**Dataset records**
# # # # #

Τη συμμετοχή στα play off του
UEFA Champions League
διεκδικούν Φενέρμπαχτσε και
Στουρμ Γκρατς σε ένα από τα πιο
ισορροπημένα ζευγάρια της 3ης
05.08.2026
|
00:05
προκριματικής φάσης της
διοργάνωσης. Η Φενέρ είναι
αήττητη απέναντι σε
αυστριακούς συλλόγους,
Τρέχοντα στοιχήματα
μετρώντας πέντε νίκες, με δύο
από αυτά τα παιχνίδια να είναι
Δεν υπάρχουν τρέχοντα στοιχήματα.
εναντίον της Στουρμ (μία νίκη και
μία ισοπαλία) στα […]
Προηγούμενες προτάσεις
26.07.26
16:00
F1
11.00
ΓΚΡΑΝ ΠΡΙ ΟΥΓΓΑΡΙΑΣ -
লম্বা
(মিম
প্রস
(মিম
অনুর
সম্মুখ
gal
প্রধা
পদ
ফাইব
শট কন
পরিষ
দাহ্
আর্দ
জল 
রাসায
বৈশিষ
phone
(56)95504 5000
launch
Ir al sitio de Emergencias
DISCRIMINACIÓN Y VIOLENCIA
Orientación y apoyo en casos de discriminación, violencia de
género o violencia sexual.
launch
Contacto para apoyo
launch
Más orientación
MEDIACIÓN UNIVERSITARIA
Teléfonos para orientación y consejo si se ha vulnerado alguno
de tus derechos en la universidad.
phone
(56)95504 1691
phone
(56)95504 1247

# # # # #

**Task statement**
Set down, without any change, the lines running from the start of the records through the line that contains "DISCRIMINACIÓN Y VIOLENCIA".

**Result**
Τη συμμετοχή στα play off του
UEFA Champions League
διεκδικούν Φενέρμπαχτσε και
Στουρμ Γκρατς σε ένα από τα πιο
ισορροπημένα ζευγάρια της 3ης
05.08.2026
|
00:05
προκριματικής φάσης της
διοργάνωσης. Η Φενέρ είναι
αήττητη απέναντι σε
αυστριακούς συλλόγους,
Τρέχοντα στοιχήματα
μετρώντας πέντε νίκες, με δύο
από αυτά τα παιχνίδια να είναι
Δεν υπάρχουν τρέχοντα στοιχήματα.
εναντίον της Στουρμ (μία νίκη και
μία ισοπαλία) στα […]
Προηγούμενες προτάσεις
26.07.26
16:00
F1
11.00
ΓΚΡΑΝ ΠΡΙ ΟΥΓΓΑΡΙΑΣ -
লম্বা
(মিম
প্রস
(মিম
অনুর
সম্মুখ
gal
প্রধা
পদ
ফাইব
শট কন
পরিষ
দাহ্
আর্দ
জল 
রাসায
বৈশিষ
phone
(56)95504 5000
launch
Ir al sitio de Emergencias
DISCRIMINACIÓN Y VIOLENCIA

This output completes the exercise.